リコーから、皆がアッと驚くレンズ・センサー一体型カメラ「GXR」が発表されたわけですが、ここでちょっと冷静に、この方式のカメラが持つであろう利点と欠点を考えてみたいと思います。
まずは利点から。
実質上異なるカメラを、同じ操作系で使用できる
操作系の統一というのは、GR Digitalシリーズでリコーがかたくなに守ってきたことで、これがリコーのデジカメが支持される理由の1つですが、逆に言えば、これができていないメーカーがいかに多いかということの裏返しでもあります。下手をすれば、後継機であっても操作系がまったく変わってしまうこともしばしば。慣れの問題といってしまえばそれまでですが、操作系の異なるカメラを混在させて使うことは、撮影者に想像以上の負担をかけるものです。まぁ、これはレンズ交換式カメラ全般に言える利点の1つですね。
小型軽量なサイズを保ったまま、様々な撮影シーンに対応できる
これはレンズ・センサー一体型カメラならでは。例えば通常の一眼レフですと、超望遠撮影ともなれば、長大なレンズを装着した大掛かりなシステムにならざるをえませんが、このカメラの場合、理屈の上では小型のセンサーを採用することで、小型の超望遠撮影ユニットを作ることができます。もっともGXRの場合、通常のコンデジを上回る画質を実現することが要求されますので、そうむやみに小型のセンサーを採用するわけに行かないでしょうが、それでも通常の一眼レフよりは小型のシステムを組めそうです。
多種多様なユニットの展開が期待できる
発表の場でも触れられていたようですが、このシステムであれば、「フルサイズセンサー搭載ポートレート撮影ユニット」、「超ワイド/パンフォーカスマクロ撮影ユニット」、「超望遠/高感度天体撮影ユニット」、「超高速連写スポーツ撮影ユニット」、「防水防塵ユニット」などといった、様々な展開が考えられます。それどころか、理屈の上では撮像素子だけを乗せて他社のマウントをつけたマウントアダプター的なユニット(まずやらないでしょうけど)とか、撮影用ユニット以外の展開も考えられるわけで、やり方次第では魅力的な「総合画像処理プラットフォーム」になりうる可能性を秘めています。
一方、欠点はというと…
価格
なんといっても、買う側にとってこれが最も気になるところなのは間違いないでしょう。今回発表された本体とレンズユニットの価格ですが、店頭予想価格で本体が5万円前後、GR LENS A12 50mm F2.5 Macroが7万円前後、RICOH LENS S10 24-70mm F2.5-4.4 VCが4万円前後とのことなので、全部そろえると16万円あまりになります。一見高く思えますが、APS-Cのデジタル一眼のボディ+50mmマクロレンズと、1/1.7型採用の高級コンデジを買ったと思えば、そう価格は違いません。むしろ、よくこの価格に抑えたものだと思います。

+--

課題の目的 ▸ GXRについての本文のうち、「小型軽量なサイズを保ったまま、様々な撮影シーンに対応できる」から始まり「りうる可能性を秘めています。」で終わる部分を一字一句違えずに書き写せ。

保存済みエントリ:
+--

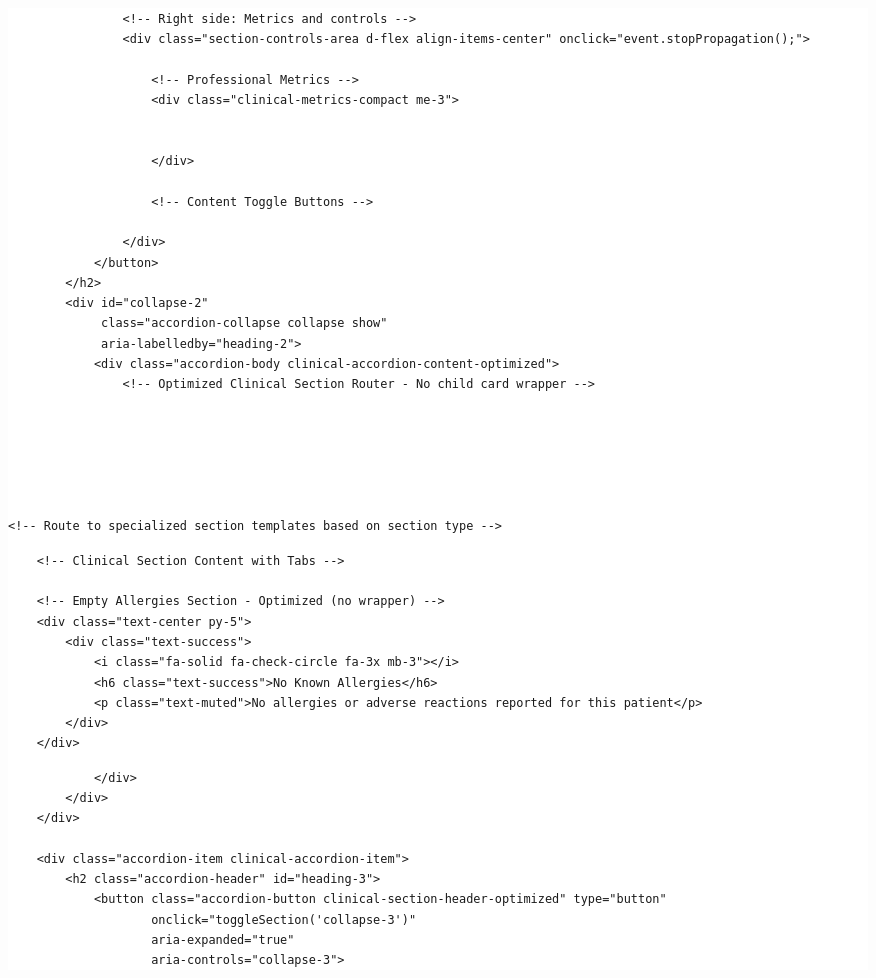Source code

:                     <!-- Right side: Metrics and controls -->
                    <div class="section-controls-area d-flex align-items-center" onclick="event.stopPropagation();">

                        <!-- Professional Metrics -->
                        <div class="clinical-metrics-compact me-3">


                        </div>

                        <!-- Content Toggle Buttons -->

                    </div>
                </button>
            </h2>
            <div id="collapse-2"
                 class="accordion-collapse collapse show"
                 aria-labelledby="heading-2">
                <div class="accordion-body clinical-accordion-content-optimized">
                    <!-- Optimized Clinical Section Router - No child card wrapper -->






    <!-- Route to specialized section templates based on section type -->






<div class="medical-section" id="allergies-section">
    <!-- Remove card wrapper - content goes directly in accordion body -->

        <!-- Clinical Section Content with Tabs -->

        <!-- Empty Allergies Section - Optimized (no wrapper) -->
        <div class="text-center py-5">
            <div class="text-success">
                <i class="fa-solid fa-check-circle fa-3x mb-3"></i>
                <h6 class="text-success">No Known Allergies</h6>
                <p class="text-muted">No allergies or adverse reactions reported for this patient</p>
            </div>
        </div>

</div>










                </div>
            </div>
        </div>

        <div class="accordion-item clinical-accordion-item">
            <h2 class="accordion-header" id="heading-3">
                <button class="accordion-button clinical-section-header-optimized" type="button"
                        onclick="toggleSection('collapse-3')"
                        aria-expanded="true"
                        aria-controls="collapse-3">
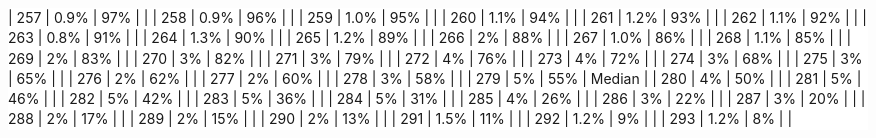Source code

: | 257 | 0.9% | 97% |  |
| 258 | 0.9% | 96% |  |
| 259 | 1.0% | 95% |  |
| 260 | 1.1% | 94% |  |
| 261 | 1.2% | 93% |  |
| 262 | 1.1% | 92% |  |
| 263 | 0.8% | 91% |  |
| 264 | 1.3% | 90% |  |
| 265 | 1.2% | 89% |  |
| 266 | 2% | 88% |  |
| 267 | 1.0% | 86% |  |
| 268 | 1.1% | 85% |  |
| 269 | 2% | 83% |  |
| 270 | 3% | 82% |  |
| 271 | 3% | 79% |  |
| 272 | 4% | 76% |  |
| 273 | 4% | 72% |  |
| 274 | 3% | 68% |  |
| 275 | 3% | 65% |  |
| 276 | 2% | 62% |  |
| 277 | 2% | 60% |  |
| 278 | 3% | 58% |  |
| 279 | 5% | 55% | Median |
| 280 | 4% | 50% |  |
| 281 | 5% | 46% |  |
| 282 | 5% | 42% |  |
| 283 | 5% | 36% |  |
| 284 | 5% | 31% |  |
| 285 | 4% | 26% |  |
| 286 | 3% | 22% |  |
| 287 | 3% | 20% |  |
| 288 | 2% | 17% |  |
| 289 | 2% | 15% |  |
| 290 | 2% | 13% |  |
| 291 | 1.5% | 11% |  |
| 292 | 1.2% | 9% |  |
| 293 | 1.2% | 8% |  |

+--

解答欄 ▸
小型軽量なサイズを保ったまま、様々な撮影シーンに対応できる
これはレンズ・センサー一体型カメラならでは。例えば通常の一眼レフですと、超望遠撮影ともなれば、長大なレンズを装着した大掛かりなシステムにならざるをえませんが、このカメラの場合、理屈の上では小型のセンサーを採用することで、小型の超望遠撮影ユニットを作ることができます。もっともGXRの場合、通常のコンデジを上回る画質を実現することが要求されますので、そうむやみに小型のセンサーを採用するわけに行かないでしょうが、それでも通常の一眼レフよりは小型のシステムを組めそうです。
多種多様なユニットの展開が期待できる
発表の場でも触れられていたようですが、このシステムであれば、「フルサイズセンサー搭載ポートレート撮影ユニット」、「超ワイド/パンフォーカスマクロ撮影ユニット」、「超望遠/高感度天体撮影ユニット」、「超高速連写スポーツ撮影ユニット」、「防水防塵ユニット」などといった、様々な展開が考えられます。それどころか、理屈の上では撮像素子だけを乗せて他社のマウントをつけたマウントアダプター的なユニット(まずやらないでしょうけど)とか、撮影用ユニット以外の展開も考えられるわけで、やり方次第では魅力的な「総合画像処理プラットフォーム」になりうる可能性を秘めています。